Sep
26

Sebastian Stan teases Marvel’s ‘Civil War’ at Salt Lake Comic Con

The Marvel Cinematic Universe’s Winter Soldier was a lot more talkative during his Salt Lake Comic Con panel than his masked, brooding supervillain character.

Though fans peppered Sebastian Stan with questions about the upcoming “Captain America: Civil War,” he couldn’t say much about the anticipated schism between the superheroes. His Friday afternoon panel marked Stan’s first solo outing on a convention stage.

Stan did say, though, that he gets to spend a lot of time with Anthony Mackie — who will make his own panel appearance Saturday — and that the action scenes are even better than those in “Captain America: The Winter Soldier.” That’s coming from the man who tore up Washington, D.C., with grenades, guns and a magnetic bomb.

He also gets to talk a whole lot more.

Of course, in the comics, Bucky comes back around and even assumes the role of Captain America in Steve Rogers’ absence. If Chris Evans were to depart similarly, would Stan rather put on the Red, White and Blues, or give that honor to Mackie, whose character currently is carrying the mantle in the comics?

The talkative Stan grinned and gave a more Winter Soldier-esque: “Myself.”

Whether the movies will let him wield the shield, though, is impossible for him to say.

“I’ll say this: They sure like to dangle a cheese in front of my nose a lot,” Stan said. In both movies, he’s picked up Cap’s shield in the middle of a battle, as a quick homage to Bucky’s tenure as Captain America in the comic books. “They’re like ‘Oh yeah, that’s where you pick up the shield,’ and I’m like, ‘Yeah, I’ve heard that one before. There it is again.'”

“But I don’t know. If I could say one thing, if anyone can have anything to do with it, to make it happen, is you,” he added, pointing from the stage to a roaring crowd of about 4,500 fans.

For now, though, he’s still the recuperating soldier, a role he prepared for by researching post-traumatic stress disorder, hearing stories about soldiers having difficulty reintegrating after war and reading the Marvel comics. Storylines about Bucky piecing his memories and life together were incredibly helpful for him.

“And everything about his childhood was extremely inspiring,” Stan said. “I didn’t know that he had a sister who ends up going into an orphanage and later ends up dying of Alzheimer’s. The fact that this whole story with his father, all those things were very real for me and very helpful in terms of pulling a person together.” They showed Stan “the fact that this is why he ends up being used by HYDRA and the Russians and so on, because he comes from a really troubled past.”

Though he hasn’t had many lines to imbue with that pathos, Stan isn’t on cruise control through the silent stretches, either. Music, in particular, helped him “always have something going on.”

“Music is a very important thing for me,” he said “… Where’s his mind? Where’s he going?”

Wherever Stan is going, Winter Soldier or not, where he is now is “extremely gratifying,” and not just career wise.
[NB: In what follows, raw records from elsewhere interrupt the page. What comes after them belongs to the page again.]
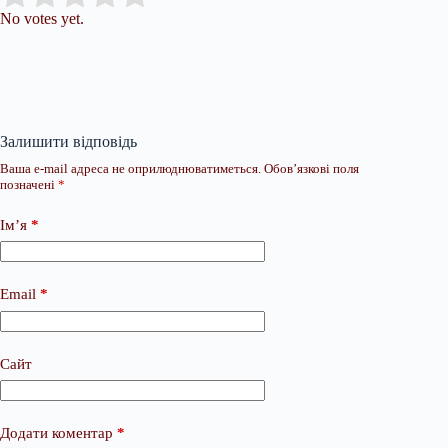
No votes yet.
Залишити відповідь
Ваша e-mail адреса не оприлюднюватиметься.
Обов’язкові поля
позначені
*
Ім’я
*
Email
*
Сайт
Додати коментар
*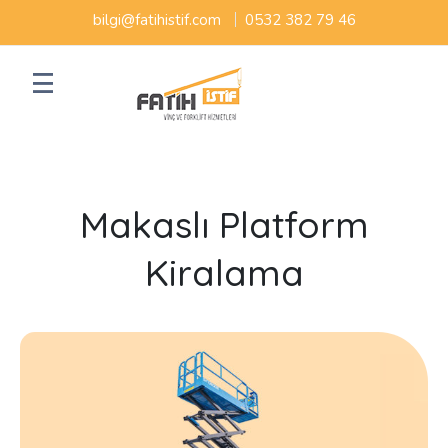
bilgi@fatihistif.com
0532 382 79 46
Makaslı Platform
Kiralama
When he was 12, he immigrated to the United States from Romania, with his mother. He definitely prefers his new home.

“I was very lucky to move to America,” he said. “Incredibly, incredibly lucky.”

At the panel, he had a chance to bust out his native tongue when two fans asked him a question in Romanian. The moderator, local movie reviewer Jimmy Martin, joked that Stan better not reveal the ending of “Civil War” in the European language.

So when Stan replied to the fans, he dropped in the movie title — in English — as a big tease to a packed room.

Here are a few more highlights from Stan’s panel:

• “Civil War” will answer how Bucky wound up in a snare, as seen at the end of “Age of Ultron.”

• Stan thinks the Marvel movies “really should” explore the relationship that Bucky has with Black Widow in the comics.

• At one point in his childhood, Stan wanted to be an astronaut, because “they really are superheroes.” In the upcoming movie “The Martian,” he gets to play one. When he recently visited NASA and met a real astronaut, “the guy had like veins protruding out of his arms, and a big watch and an amazing haircut and cheekbones, and I was like ‘Yeah of course they’re going to send you to space. You’re perfect; Buzz Lightyear.’?”

• His go-to karaoke song: Elvis Presley’s “Suspicious Minds.”